Thursday, May 30, 2013

A Letter to the Taylor Swift Generation

Dear Sisters,
When I think of Taylor Swift I think that she is beautiful, talented, passionate about women, and an influential figure in the lives of girls in the teens and twenty-somethings.  When I was in college she was just emerging on to the music scene with some sad songs dealing with break-ups and some really sweet and happy songs about being in love.  As I watched her career evolve I have seen her shift from the hope of a fairytale romance to writing a songs dedicated to a nameless ex-boyfriend who did her wrong and at first I enjoyed with glee as I too have wished to rip and ex apart in such a public way.  But the more she went on to write a song about yet another ill-fated romance the more I started to cringe.

I started seriously dating at 21, which is really late by most standards.  But I was pretty shy and a bit of a late bloomer so it took me that long to feel confident enough to put myself out there.  Also as a Christian girl I felt very aware of the fact that in order to maintain my purity while dating I needed to be strong in myself before entering such a confusing and emotionally charged stage of life.  I found my husband by the end of my 23rd year, but I crammed a lot in those years.  One thing I can say as I look back on those years is that I was Taylor.  Every time one of my dating relationships ended I didn't write a "pay-back" song but I did verbally eviscerate every one of them.  Tearing these guys to shreds believing myself to be justified because they had "done me wrong" in some way.  I was really proud of myself too, no I wasn't making millions with my fiery words, but it felt good that I could just say whatever I wanted and never have to see them again.
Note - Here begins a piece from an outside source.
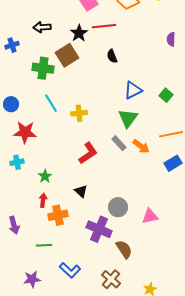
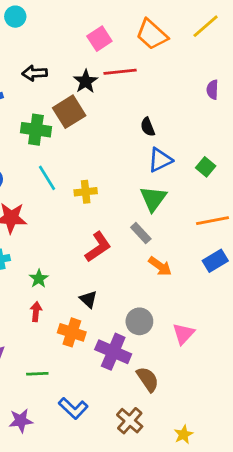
black semicircle: (112, 56) -> (148, 127), moved
orange arrow: (141, 146) -> (160, 266), moved
orange cross: (58, 215) -> (72, 332), moved, turned 30
pink triangle: (150, 216) -> (184, 334), turned -36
Taylor Swift said in an interview with 60 Minuets that she believes she is responsible for "raising the next generation" through her music.  Which don't get me wrong much of her music is positive and lovely.  But I have a problem with these "revenge" songs.  My problem is how being like this makes you feel later.  Years later. I look back on all the conversations I used to be so proud of and I am so ashamed and dissapointed with myself.  Because those bad habits have made their way into my marriage.  When my husband and I have an argument my vicious tongue comes out and I can say some hurtful things.  The problem with that is that I love my husband and it's not like I'm not going to see him ever again, I live with him!

What I wish I would have done when I was dating is be graceful.  Not in like a good coordination kind of way but in offering that person a forgiving hand.  (Or in the very least kept my mouth shut!)  Because dating is what it is, you get hurt and you also hurt others too, not matter how hard you try not to, it's the risk you take when you're looking for love.  However, you hurt and get hurt when you're married too.  It's not like that goes away! And there is always going to be an opportunity to handle being hurt by slicing down your spouse or handle your hurt with grace.  I will tell you that giving grace feels so much better and eviscerating leaves you both hurting later.

As I prepare to have a daughter in just a few weeks I know that I am responsible for guiding her as best I can to be a beautiful person on the inside out.  I just want her to learn from my mistakes and forgive and offer grace all the time.  We all need to be forgiven, we all need understanding from others because we are all constantly making mistakes.  Girls, dating is hard.  I get that.  I know what it is to be cry like a baby in your mom's arms at 21 years old.  But for your own well being and for the health of your future relationships, don't be like me, have your cry but hold your tongue and give grace instead of a biting word.  Hugs to all!